The Futurist’s Mistress
by Lorraine Schein
Mayapple Press, 2006
Reviewed by Valentina Cano
There are some jeweled moments in this collection of poems. Some sparkles of wit and gorgeous imagery that dazzle the eyes and the mind. There are some lines such as this one: “Time sings to itself and smells of space” from Heracleitus Warp Variants, this one from Dorothy’s Poem: “The long, gray of the rain had fallen” or this one from Wings of Augury: “Fortunes can be read in fallen leaves/ And in the white foam runes of the tide” that wrapped themselves around me when I read them and have not let go since.
The entire poem The Dark of the Matter is spectacular. Even though it is prose, it contains a rhythm that pulses throughout its lines and grants it a secretive beauty. It is my favorite of this particular poetry collection.

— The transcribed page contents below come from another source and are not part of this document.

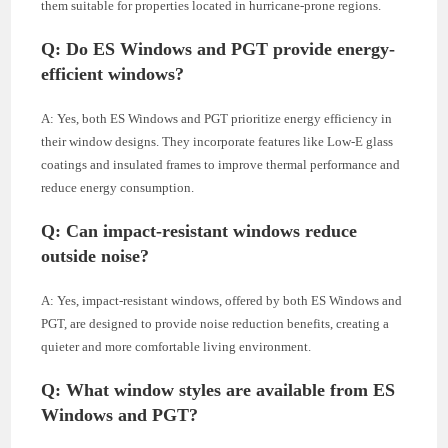
them suitable for properties located in hurricane-prone regions.
Q: Do ES Windows and PGT provide energy-
efficient windows?
A: Yes, both ES Windows and PGT prioritize energy efficiency in
their window designs. They incorporate features like Low-E glass
coatings and insulated frames to improve thermal performance and
reduce energy consumption.
Q: Can impact-resistant windows reduce
outside noise?
A: Yes, impact-resistant windows, offered by both ES Windows and
PGT, are designed to provide noise reduction benefits, creating a
quieter and more comfortable living environment.
Q: What window styles are available from ES
Windows and PGT?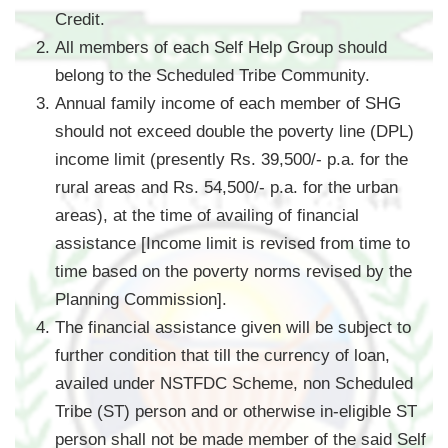
Credit.
All members of each Self Help Group should
belong to the Scheduled Tribe Community.
Annual family income of each member of SHG
should not exceed double the poverty line (DPL)
income limit (presently Rs. 39,500/- p.a. for the
rural areas and Rs. 54,500/- p.a. for the urban
areas), at the time of availing of financial
assistance [Income limit is revised from time to
time based on the poverty norms revised by the
Planning Commission].
The financial assistance given will be subject to
further condition that till the currency of loan,
availed under NSTFDC Scheme, non Scheduled
Tribe (ST) person and or otherwise in-eligible ST
person shall not be made member of the said Self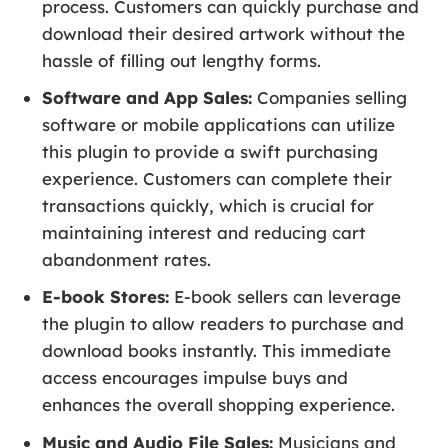
process. Customers can quickly purchase and
download their desired artwork without the
hassle of filling out lengthy forms.
Software and App Sales:
Companies selling
software or mobile applications can utilize
this plugin to provide a swift purchasing
experience. Customers can complete their
transactions quickly, which is crucial for
maintaining interest and reducing cart
abandonment rates.
E-book Stores:
E-book sellers can leverage
the plugin to allow readers to purchase and
download books instantly. This immediate
access encourages impulse buys and
enhances the overall shopping experience.
Music and Audio File Sales:
Musicians and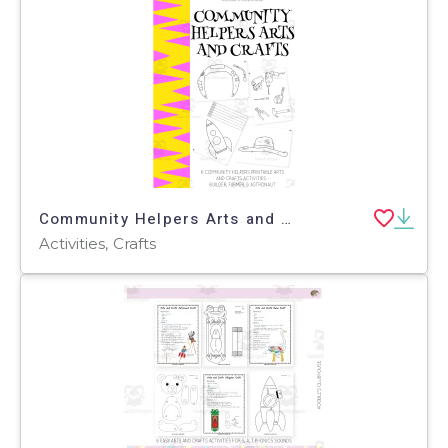
Community Helpers Arts and Crafts
Activities, Crafts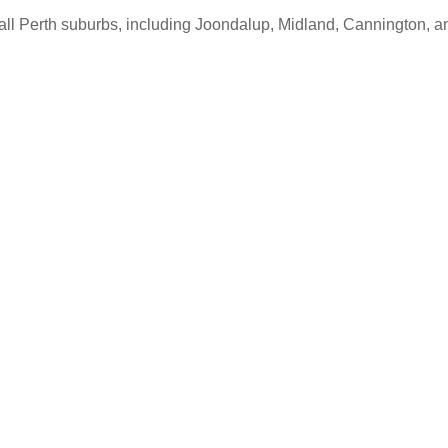
s all Perth suburbs, including Joondalup, Midland, Cannington, 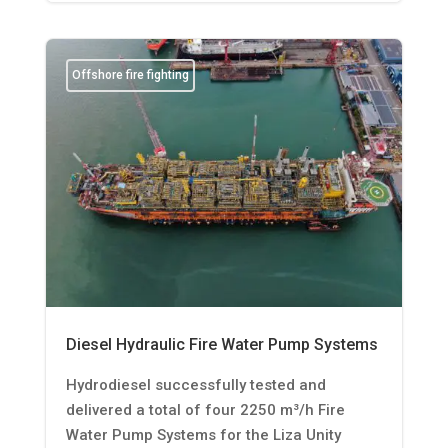
Offshore fire fighting
Diesel Hydraulic Fire Water Pump Systems
Hydrodiesel successfully tested and
delivered a total of four 2250 m³/h Fire
Water Pump Systems for the Liza Unity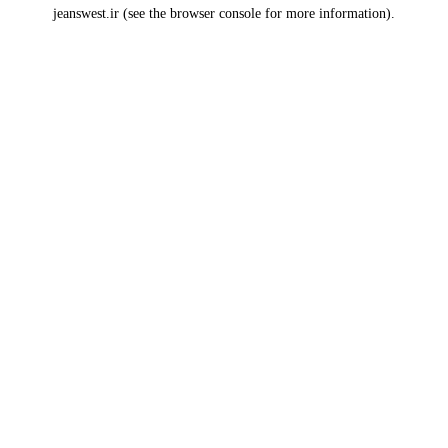
jeanswest.ir
(see the
browser console
for more information).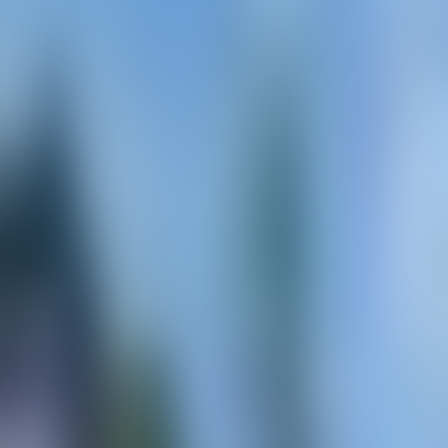
Contacteer ons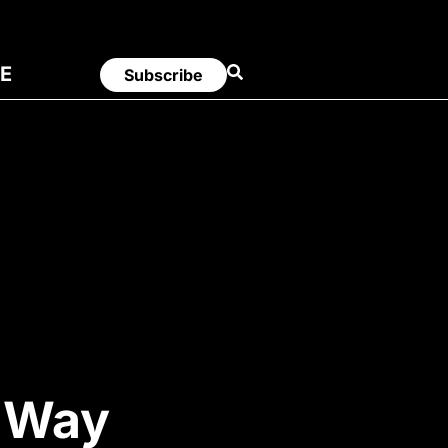
E
Subscribe
y Way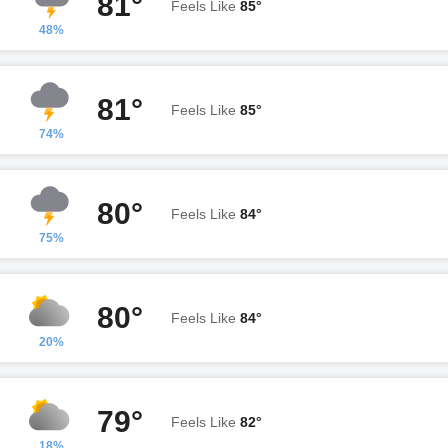
81°
Feels Like
85°
48%
81°
Feels Like
85°
74%
80°
Feels Like
84°
75%
80°
Feels Like
84°
20%
79°
Feels Like
82°
18%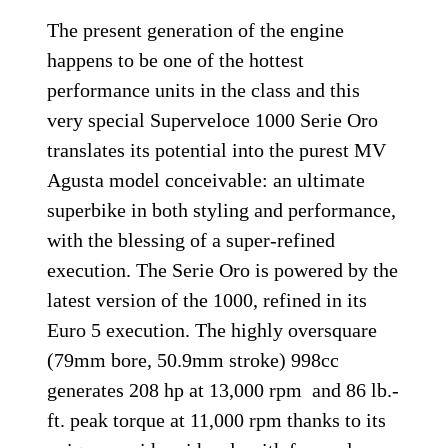
The present generation of the engine
happens to be one of the hottest
performance units in the class and this
very special Superveloce 1000 Serie Oro
translates its potential into the purest MV
Agusta model conceivable: an ultimate
superbike in both styling and performance,
with the blessing of a super-refined
execution. The Serie Oro is powered by the
latest version of the 1000, refined in its
Euro 5 execution. The highly oversquare
(79mm bore, 50.9mm stroke) 998cc
generates 208 hp at 13,000 rpm and 86 lb.-
ft. peak torque at 11,000 rpm thanks to its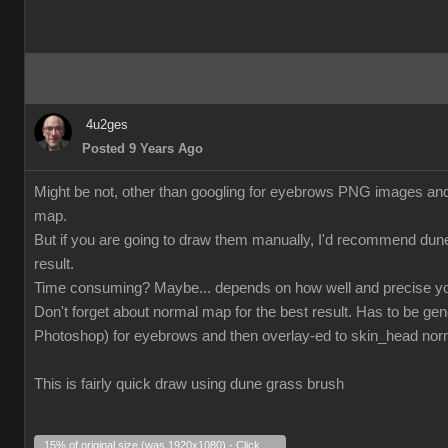
4u2ges
Posted 9 Years Ago
Might be not, other than googling for eyebrows PNG images and tr
map.
But if you are going to draw them manually, I'd recommend dun
result.
Time consuming? Maybe... depends on how well and precise yo
Don't forget about normal map for the best result. Has to be gen
Photoshop) for eyebrows and then overlay-ed to skin_head no
This is fairly quick draw using dune grass brush
15% of original size (was 1920x1080) - Click to enlarge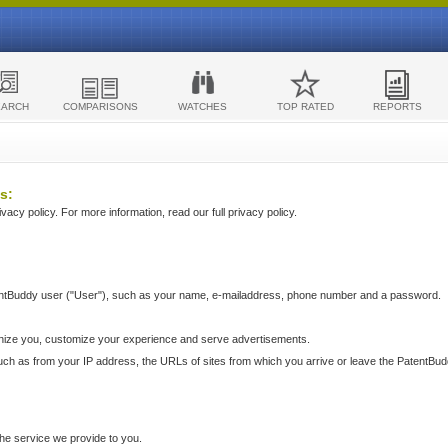
EARCH
COMPARISONS
WATCHES
TOP RATED
REPORTS
s:
acy policy. For more information, read our full privacy policy.
ntBuddy user ("User"), such as your name, e-mailaddress, phone number and a password.
nize you, customize your experience and serve advertisements.
such as from your IP address, the URLs of sites from which you arrive or leave the PatentBu
he service we provide to you.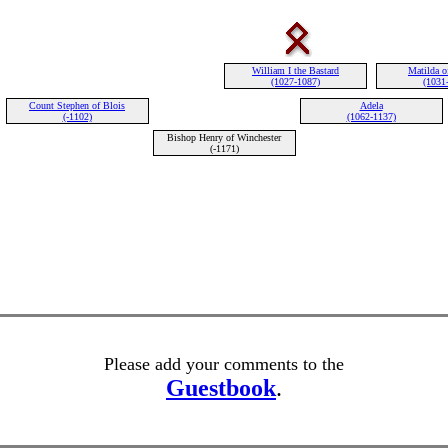
William I the Bastard
Matilda o
(1027-1087)
(1031
Count Stephen of Blois
Adela
(-1102)
(1062-1137)
Bishop Henry of Winchester
(-1171)
Please add your comments to the
Guestbook
.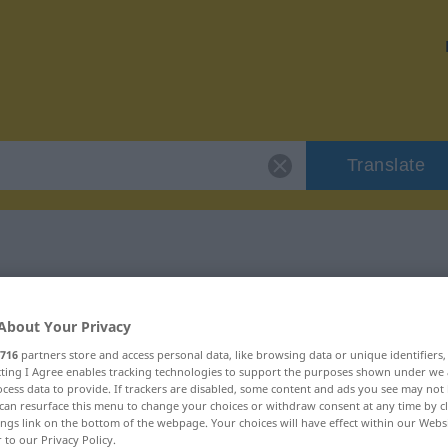
Translate
 "Freveltat"
About Your Privacy
716
partners store and access personal data, like browsing data or unique identifiers
ecting I Agree enables tracking technologies to support the purposes shown under we
cess data to provide. If trackers are disabled, some content and ads you see may not 
can resurface this menu to change your choices or withdraw consent at any time by cl
ings link on the bottom of the webpage. Your choices will have effect within our Webs
r to our Privacy Policy.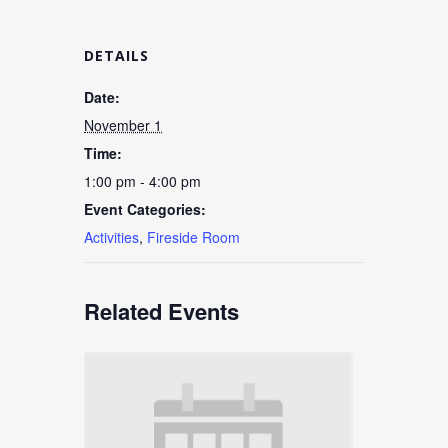
DETAILS
Date:
November 1
Time:
1:00 pm - 4:00 pm
Event Categories:
Activities
,
Fireside Room
Related Events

Now, it can’t all be good things, can it? There are a few of the poems that rely too much on “big” words. There are too many technical words, in my opinion, which could have been replaced by something else that could communicate more easily what Ms. Schein was trying to say. I found myself lost in them and reaching for my dictionary, which I should not have to do when reading modern poetry.
I cannot be too picky, though, because this collection is astounding and I cannot recommend it highly enough for anyone who wants to step into a mossy lane for a few minutes.